The alleged May 31 attack left 27-year-old Tommie Gatewood dead. Now, North Chicago resident Andrew Sneed, 36, faces charges of first-degree murder and aggravated battery with a firearm, Chicago police announced Thursday.
Gatewood and several other people in the Austin neighborhood saw Sneed about 6:30 p.m. sizing up the store in the 5100 block of West Madison, Chicago Police Chief of Detectives Brendan Deenihan said at a news conference. Hundreds of other businesses across the Chicago area were smashed and plundered that day.
“Several community members confronted [Sneed], and they basically told him to leave the store alone and just kind of go away, just leave the store alone, because the community members knew what this guy was trying to do,” Deenihan said.

Andrew Sneed
Chicago police
Sneed couldn’t figure out a way into the “buttoned up” store anyway, so he left, Deenihan said.
Soon after, a fire was set in a second-floor unit above the shop. Firefighters came, forced their way into the liquor store on the first floor to extinguish it, and then left, leaving the store vulnerable to Sneed, who was allegedly back within two hours to loot it, Deenihan said.
Sneed allegedly saw Gatewood and the others who had tried to thwart his looting earlier, and he allegedly walked across the street and shot three of them, Deenihan said.

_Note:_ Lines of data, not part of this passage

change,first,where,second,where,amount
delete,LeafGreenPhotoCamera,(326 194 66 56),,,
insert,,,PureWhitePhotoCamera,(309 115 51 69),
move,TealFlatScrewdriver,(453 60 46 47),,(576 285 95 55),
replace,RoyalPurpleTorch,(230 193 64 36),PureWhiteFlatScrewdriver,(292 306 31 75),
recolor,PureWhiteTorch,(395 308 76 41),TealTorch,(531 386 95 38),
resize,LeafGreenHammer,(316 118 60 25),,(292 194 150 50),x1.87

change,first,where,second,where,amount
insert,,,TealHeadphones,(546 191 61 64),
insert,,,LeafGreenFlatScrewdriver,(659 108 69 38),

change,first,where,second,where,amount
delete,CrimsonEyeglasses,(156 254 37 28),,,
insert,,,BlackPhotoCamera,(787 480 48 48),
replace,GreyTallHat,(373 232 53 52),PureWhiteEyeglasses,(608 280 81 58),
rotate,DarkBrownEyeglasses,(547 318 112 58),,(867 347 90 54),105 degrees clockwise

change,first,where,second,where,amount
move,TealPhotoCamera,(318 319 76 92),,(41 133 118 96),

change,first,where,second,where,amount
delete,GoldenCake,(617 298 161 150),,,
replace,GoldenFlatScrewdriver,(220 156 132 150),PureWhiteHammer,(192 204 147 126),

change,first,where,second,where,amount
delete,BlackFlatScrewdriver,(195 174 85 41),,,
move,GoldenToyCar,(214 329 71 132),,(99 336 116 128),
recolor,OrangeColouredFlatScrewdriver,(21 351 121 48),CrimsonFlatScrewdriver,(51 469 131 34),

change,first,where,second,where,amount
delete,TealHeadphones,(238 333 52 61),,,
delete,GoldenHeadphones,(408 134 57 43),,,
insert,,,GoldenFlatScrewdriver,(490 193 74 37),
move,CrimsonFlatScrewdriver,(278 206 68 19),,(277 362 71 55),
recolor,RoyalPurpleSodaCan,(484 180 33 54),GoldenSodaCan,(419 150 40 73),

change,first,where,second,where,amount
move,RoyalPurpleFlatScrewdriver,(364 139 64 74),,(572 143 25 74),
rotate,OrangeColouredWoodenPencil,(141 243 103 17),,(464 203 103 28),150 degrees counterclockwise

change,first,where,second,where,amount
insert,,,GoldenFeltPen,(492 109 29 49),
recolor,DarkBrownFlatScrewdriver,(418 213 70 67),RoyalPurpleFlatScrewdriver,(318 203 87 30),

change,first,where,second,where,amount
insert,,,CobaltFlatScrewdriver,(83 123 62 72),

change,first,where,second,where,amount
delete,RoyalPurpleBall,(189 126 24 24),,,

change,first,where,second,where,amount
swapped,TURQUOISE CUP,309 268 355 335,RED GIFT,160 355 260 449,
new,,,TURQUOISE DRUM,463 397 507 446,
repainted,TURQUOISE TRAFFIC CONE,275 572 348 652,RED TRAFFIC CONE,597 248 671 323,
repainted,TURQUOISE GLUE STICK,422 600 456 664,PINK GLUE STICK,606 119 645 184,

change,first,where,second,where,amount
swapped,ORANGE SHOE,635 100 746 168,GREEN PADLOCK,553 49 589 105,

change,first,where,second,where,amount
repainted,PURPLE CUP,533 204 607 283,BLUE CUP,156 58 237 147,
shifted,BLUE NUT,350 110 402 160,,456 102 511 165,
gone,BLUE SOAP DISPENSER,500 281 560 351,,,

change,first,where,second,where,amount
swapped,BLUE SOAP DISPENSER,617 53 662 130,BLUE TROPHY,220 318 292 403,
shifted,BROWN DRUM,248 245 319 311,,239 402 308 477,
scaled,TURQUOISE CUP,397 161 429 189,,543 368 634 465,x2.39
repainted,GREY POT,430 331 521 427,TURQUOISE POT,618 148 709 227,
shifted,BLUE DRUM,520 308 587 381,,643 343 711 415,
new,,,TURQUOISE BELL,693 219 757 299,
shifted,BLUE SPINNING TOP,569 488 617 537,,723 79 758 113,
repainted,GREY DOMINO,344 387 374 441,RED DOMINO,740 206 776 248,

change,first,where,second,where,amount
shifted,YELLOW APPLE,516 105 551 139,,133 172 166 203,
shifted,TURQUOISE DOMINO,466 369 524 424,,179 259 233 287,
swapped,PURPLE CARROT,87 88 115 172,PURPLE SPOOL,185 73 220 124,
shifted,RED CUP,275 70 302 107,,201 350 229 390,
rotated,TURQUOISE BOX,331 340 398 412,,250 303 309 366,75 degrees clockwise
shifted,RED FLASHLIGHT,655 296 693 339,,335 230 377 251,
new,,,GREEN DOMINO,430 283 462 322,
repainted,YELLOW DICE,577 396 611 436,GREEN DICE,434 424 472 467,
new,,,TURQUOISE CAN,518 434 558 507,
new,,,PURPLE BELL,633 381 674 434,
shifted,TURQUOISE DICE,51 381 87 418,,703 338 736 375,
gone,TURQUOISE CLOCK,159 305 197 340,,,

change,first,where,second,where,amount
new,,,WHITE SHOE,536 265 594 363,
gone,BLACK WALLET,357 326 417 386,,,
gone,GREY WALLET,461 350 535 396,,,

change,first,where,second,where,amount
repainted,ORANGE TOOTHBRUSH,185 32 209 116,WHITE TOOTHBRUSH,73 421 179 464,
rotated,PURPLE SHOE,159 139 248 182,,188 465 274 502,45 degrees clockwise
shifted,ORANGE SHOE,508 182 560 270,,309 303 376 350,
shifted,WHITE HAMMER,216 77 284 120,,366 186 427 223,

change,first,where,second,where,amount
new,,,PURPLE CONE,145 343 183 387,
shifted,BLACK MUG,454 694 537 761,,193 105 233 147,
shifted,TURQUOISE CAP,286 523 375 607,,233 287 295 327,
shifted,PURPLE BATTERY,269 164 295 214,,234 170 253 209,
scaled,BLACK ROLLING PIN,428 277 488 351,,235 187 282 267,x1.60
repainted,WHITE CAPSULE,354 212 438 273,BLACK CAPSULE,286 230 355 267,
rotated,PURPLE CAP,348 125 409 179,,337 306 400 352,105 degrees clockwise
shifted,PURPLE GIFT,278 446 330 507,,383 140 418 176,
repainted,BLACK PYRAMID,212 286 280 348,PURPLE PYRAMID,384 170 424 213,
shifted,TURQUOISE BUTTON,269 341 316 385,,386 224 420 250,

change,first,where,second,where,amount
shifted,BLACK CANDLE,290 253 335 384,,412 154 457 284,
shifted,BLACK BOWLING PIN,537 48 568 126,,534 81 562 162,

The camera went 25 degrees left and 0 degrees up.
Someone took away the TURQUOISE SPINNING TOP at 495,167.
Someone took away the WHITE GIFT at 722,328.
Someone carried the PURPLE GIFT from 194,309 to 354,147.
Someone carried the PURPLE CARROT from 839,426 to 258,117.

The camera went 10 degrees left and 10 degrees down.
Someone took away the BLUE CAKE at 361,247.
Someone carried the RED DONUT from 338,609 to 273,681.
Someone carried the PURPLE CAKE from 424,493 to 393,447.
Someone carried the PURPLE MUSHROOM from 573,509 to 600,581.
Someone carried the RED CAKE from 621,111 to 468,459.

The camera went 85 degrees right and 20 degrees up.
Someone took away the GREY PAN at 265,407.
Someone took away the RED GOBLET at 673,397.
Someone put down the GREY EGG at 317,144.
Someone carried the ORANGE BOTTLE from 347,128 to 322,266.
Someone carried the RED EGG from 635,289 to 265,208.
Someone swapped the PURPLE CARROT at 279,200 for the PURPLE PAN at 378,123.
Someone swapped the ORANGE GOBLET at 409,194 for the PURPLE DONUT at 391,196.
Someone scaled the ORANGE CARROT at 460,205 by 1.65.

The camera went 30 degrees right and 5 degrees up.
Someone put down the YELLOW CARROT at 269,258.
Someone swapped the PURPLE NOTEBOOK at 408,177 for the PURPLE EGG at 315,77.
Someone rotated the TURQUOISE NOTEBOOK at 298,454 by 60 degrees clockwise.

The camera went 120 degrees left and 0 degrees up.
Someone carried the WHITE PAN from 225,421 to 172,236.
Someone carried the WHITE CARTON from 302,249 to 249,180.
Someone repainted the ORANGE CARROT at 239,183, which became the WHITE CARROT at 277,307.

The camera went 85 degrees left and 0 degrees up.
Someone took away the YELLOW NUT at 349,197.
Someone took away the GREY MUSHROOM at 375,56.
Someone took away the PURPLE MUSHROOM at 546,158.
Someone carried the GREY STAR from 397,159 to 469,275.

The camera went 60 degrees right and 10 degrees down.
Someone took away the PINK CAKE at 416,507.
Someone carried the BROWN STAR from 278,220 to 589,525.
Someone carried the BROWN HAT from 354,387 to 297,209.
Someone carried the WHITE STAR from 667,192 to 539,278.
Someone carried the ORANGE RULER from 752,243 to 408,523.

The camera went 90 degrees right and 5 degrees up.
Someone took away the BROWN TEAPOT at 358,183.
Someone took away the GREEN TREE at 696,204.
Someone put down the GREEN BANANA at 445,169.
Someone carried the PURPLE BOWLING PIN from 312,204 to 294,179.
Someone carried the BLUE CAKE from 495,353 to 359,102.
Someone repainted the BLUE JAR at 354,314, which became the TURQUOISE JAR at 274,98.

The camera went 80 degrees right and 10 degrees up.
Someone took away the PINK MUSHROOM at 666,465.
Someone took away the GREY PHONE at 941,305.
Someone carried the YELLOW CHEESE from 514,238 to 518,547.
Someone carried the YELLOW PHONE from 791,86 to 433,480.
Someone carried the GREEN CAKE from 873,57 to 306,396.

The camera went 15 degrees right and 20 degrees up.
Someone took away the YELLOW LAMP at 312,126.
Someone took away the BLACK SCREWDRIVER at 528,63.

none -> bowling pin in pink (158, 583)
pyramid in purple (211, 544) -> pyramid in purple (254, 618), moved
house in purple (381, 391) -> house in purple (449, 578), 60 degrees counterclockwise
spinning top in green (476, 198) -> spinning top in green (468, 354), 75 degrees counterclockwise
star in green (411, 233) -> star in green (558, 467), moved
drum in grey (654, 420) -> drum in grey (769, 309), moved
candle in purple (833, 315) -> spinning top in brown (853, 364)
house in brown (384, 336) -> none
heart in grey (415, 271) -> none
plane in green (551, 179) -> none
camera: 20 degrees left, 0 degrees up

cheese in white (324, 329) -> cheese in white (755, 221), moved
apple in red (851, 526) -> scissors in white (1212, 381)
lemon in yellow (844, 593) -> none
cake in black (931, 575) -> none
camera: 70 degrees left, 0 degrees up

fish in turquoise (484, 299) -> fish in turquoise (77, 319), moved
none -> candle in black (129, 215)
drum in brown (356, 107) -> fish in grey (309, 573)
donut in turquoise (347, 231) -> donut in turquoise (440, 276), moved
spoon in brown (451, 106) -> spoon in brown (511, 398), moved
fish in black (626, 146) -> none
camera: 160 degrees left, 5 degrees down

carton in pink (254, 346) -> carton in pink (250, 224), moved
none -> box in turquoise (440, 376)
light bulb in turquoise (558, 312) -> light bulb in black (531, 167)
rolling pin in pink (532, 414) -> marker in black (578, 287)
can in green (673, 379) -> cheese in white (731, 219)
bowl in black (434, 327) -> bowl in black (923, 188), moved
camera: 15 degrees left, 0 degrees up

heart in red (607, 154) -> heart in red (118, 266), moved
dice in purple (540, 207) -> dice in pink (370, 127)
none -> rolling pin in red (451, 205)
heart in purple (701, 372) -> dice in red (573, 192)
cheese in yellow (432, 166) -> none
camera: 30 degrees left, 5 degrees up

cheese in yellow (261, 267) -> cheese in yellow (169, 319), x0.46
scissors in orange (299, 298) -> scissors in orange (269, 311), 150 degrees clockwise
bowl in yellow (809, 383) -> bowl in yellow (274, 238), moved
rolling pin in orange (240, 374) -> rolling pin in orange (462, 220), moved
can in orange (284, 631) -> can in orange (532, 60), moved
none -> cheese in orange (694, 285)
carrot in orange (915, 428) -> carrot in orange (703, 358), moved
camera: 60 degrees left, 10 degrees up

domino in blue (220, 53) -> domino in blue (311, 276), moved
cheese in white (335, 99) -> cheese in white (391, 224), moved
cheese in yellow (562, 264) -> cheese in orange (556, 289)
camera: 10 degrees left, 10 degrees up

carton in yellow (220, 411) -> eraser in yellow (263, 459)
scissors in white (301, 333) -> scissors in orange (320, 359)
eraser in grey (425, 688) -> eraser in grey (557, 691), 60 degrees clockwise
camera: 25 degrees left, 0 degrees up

Gatewood, a Fifth City resident, died at Stroger Hospital, authorities said. An 18-year-old woman shot three times in the leg and a 21-year-old man shot in the foot were each hospitalized in fair condition. Deenihan called them “good community members who were trying to do the right thing.”
Surveillance video and eyewitnesses led investigators to Sneed, who was arrested Wednesday morning in North Chicago by the Great Lakes Regional Fugitive Task Force. He’s due in bond court Friday.
Sneed is not charged with the arson. Authorities are seeking tips from the public on dozens of arsons that occurred during that week of unrest.